• WORK REQUIRED: Where the records contain images, omit them, and repeat everything else word for word.

• SOURCE MATERIAL:

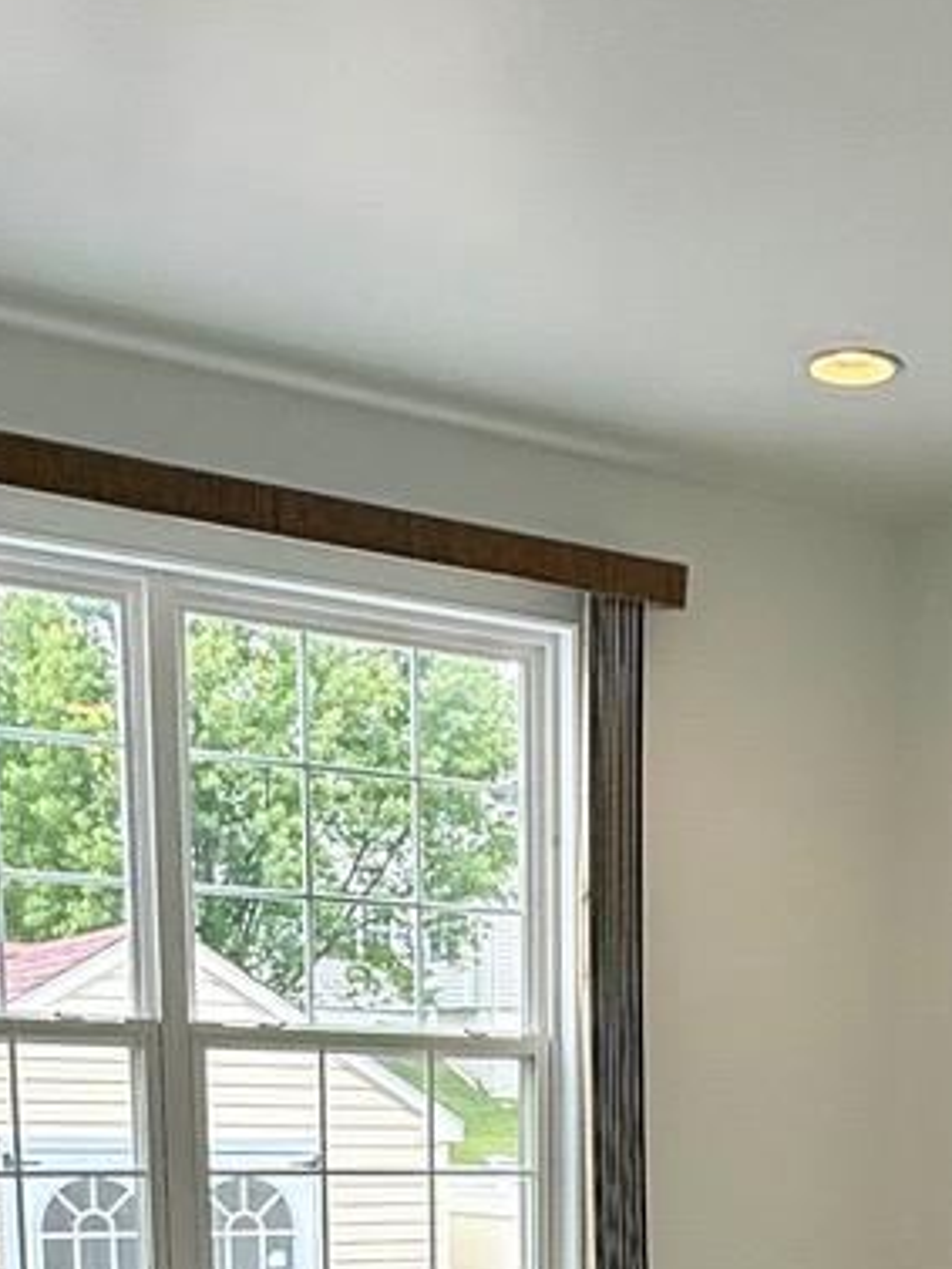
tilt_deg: -10.5
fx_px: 2089
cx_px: 733
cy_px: 1508
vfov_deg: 29.3
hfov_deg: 25.3
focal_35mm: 57
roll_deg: -1.3
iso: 50
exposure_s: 1/120
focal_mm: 2.22
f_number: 2.2
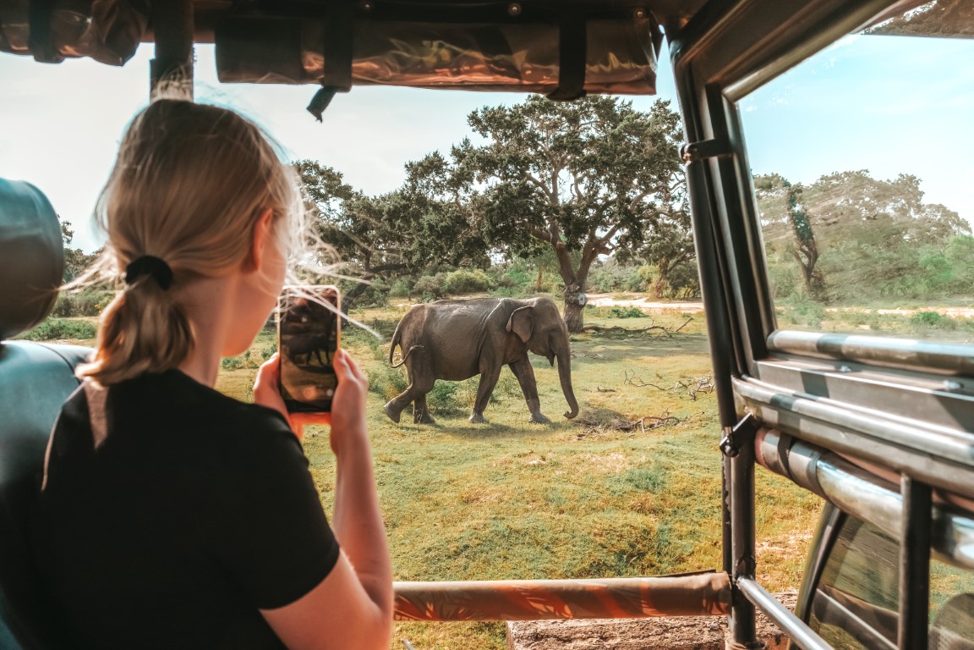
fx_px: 839
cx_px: 487
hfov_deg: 60.3
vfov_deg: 42.3
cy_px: 325
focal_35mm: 31
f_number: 5
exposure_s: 1/1000
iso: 320
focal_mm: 20.5
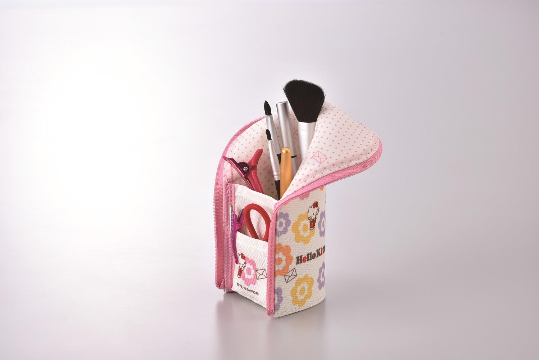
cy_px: 180
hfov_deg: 19.4
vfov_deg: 13.1
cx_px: 270
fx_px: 1573
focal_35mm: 105
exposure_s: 1/125
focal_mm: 105
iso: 100
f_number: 14
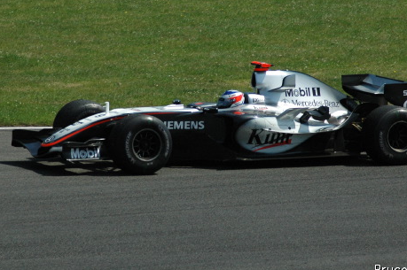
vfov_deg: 3.1
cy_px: 93
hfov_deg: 4.7
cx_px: 209
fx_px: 4958
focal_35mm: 439
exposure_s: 1/2500
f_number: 8
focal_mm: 210
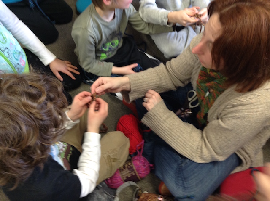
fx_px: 257
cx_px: 135
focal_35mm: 33
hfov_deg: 55.4
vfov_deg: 42.8
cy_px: 100
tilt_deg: -65.3
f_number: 2.4
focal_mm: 3.3
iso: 80
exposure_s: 1/24
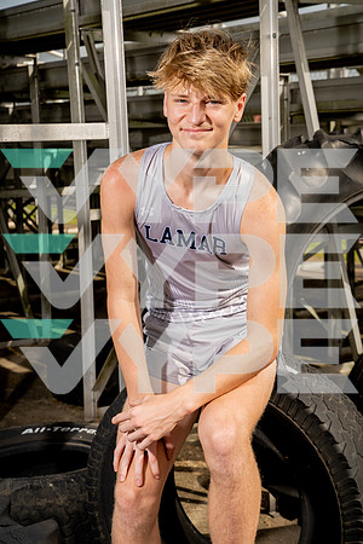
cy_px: 272
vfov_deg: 28.8
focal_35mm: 70
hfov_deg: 19.5
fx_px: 1059
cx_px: 182
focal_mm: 70
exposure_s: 1/250
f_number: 8
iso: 100
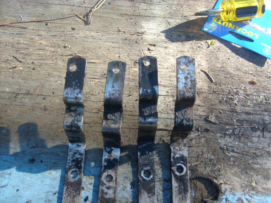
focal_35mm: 35
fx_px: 274
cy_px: 102
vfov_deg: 40.7
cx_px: 136
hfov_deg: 52.6
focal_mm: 5.8
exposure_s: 1/90
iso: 80
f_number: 2.8
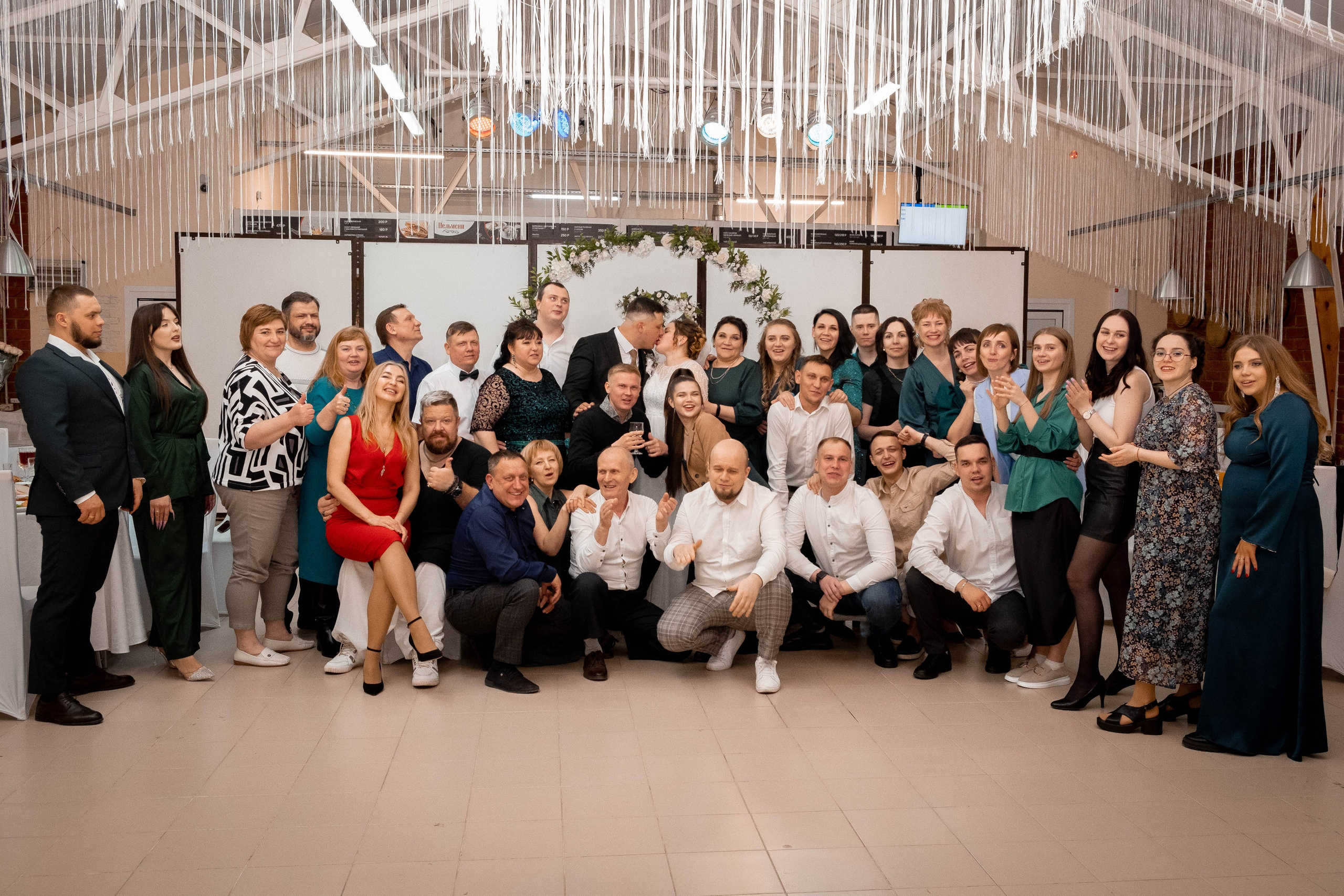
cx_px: 679
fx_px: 1157
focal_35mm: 31
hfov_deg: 60.3
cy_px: 421
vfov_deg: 42.3
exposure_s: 1/160
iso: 2500
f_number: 4.5
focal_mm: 19.6
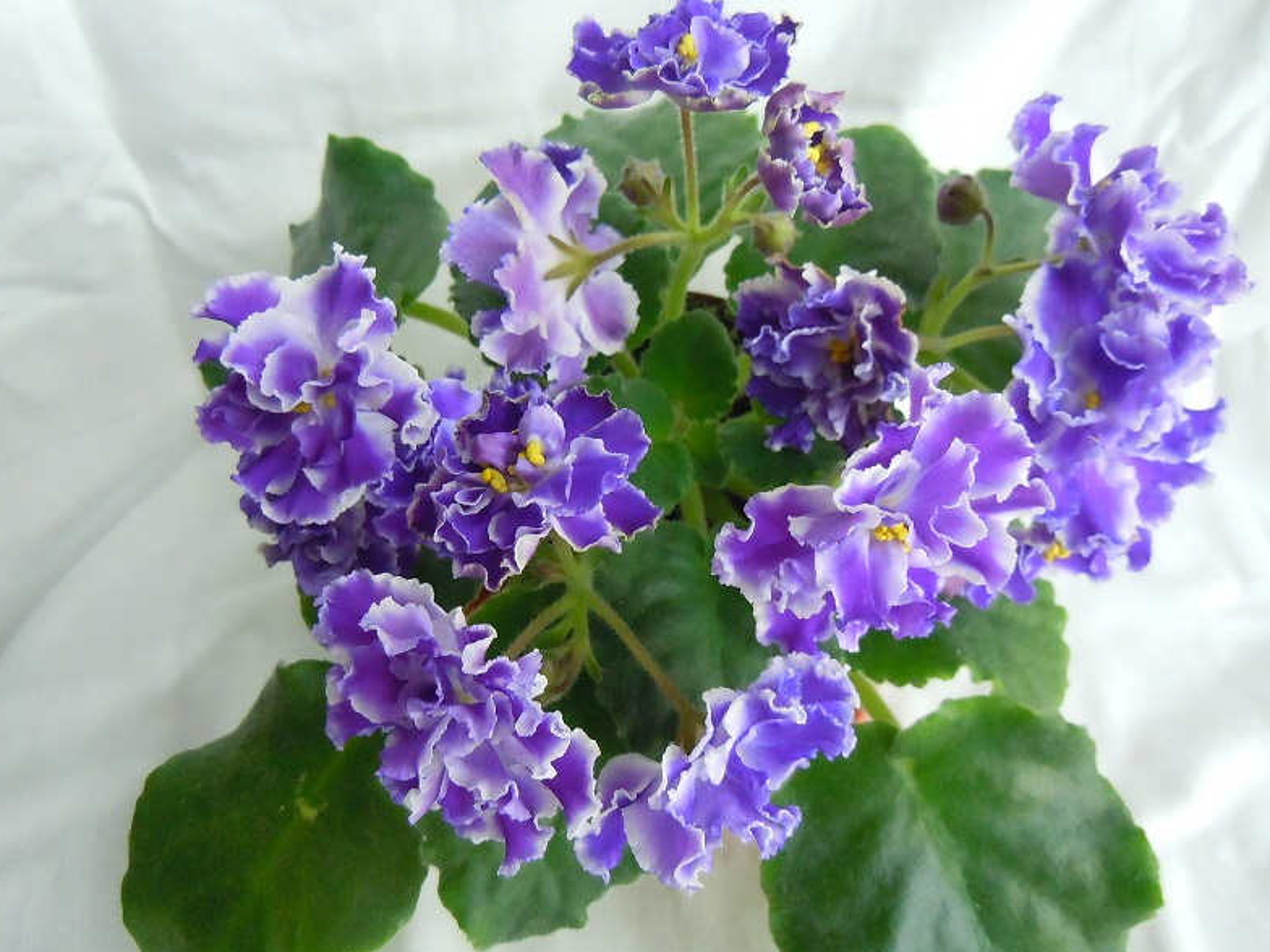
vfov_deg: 45.4
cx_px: 637
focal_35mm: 31
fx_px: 1137
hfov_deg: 58.4
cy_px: 466
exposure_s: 1/125
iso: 800
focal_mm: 5.4
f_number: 3.5
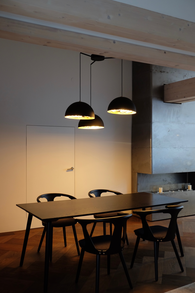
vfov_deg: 54.4
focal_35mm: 35
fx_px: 284
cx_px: 98
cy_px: 146
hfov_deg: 37.8
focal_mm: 23.3
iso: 500
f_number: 3.2
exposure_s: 1/15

• SOLUTION TO THE EXERCISE:
tilt_deg: -10.5
fx_px: 2089
cx_px: 733
cy_px: 1508
vfov_deg: 29.3
hfov_deg: 25.3
focal_35mm: 57
roll_deg: -1.3
iso: 50
exposure_s: 1/120
focal_mm: 2.22
f_number: 2.2
fx_px: 839
cx_px: 487
hfov_deg: 60.3
vfov_deg: 42.3
cy_px: 325
focal_35mm: 31
f_number: 5
exposure_s: 1/1000
iso: 320
focal_mm: 20.5
cy_px: 180
hfov_deg: 19.4
vfov_deg: 13.1
cx_px: 270
fx_px: 1573
focal_35mm: 105
exposure_s: 1/125
focal_mm: 105
iso: 100
f_number: 14
vfov_deg: 3.1
cy_px: 93
hfov_deg: 4.7
cx_px: 209
fx_px: 4958
focal_35mm: 439
exposure_s: 1/2500
f_number: 8
focal_mm: 210
fx_px: 257
cx_px: 135
focal_35mm: 33
hfov_deg: 55.4
vfov_deg: 42.8
cy_px: 100
tilt_deg: -65.3
f_number: 2.4
focal_mm: 3.3
iso: 80
exposure_s: 1/24
cy_px: 272
vfov_deg: 28.8
focal_35mm: 70
hfov_deg: 19.5
fx_px: 1059
cx_px: 182
focal_mm: 70
exposure_s: 1/250
f_number: 8
iso: 100
focal_35mm: 35
fx_px: 274
cy_px: 102
vfov_deg: 40.7
cx_px: 136
hfov_deg: 52.6
focal_mm: 5.8
exposure_s: 1/90
iso: 80
f_number: 2.8
cx_px: 679
fx_px: 1157
focal_35mm: 31
hfov_deg: 60.3
cy_px: 421
vfov_deg: 42.3
exposure_s: 1/160
iso: 2500
f_number: 4.5
focal_mm: 19.6
vfov_deg: 45.4
cx_px: 637
focal_35mm: 31
fx_px: 1137
hfov_deg: 58.4
cy_px: 466
exposure_s: 1/125
iso: 800
focal_mm: 5.4
f_number: 3.5
vfov_deg: 54.4
focal_35mm: 35
fx_px: 284
cx_px: 98
cy_px: 146
hfov_deg: 37.8
focal_mm: 23.3
iso: 500
f_number: 3.2
exposure_s: 1/15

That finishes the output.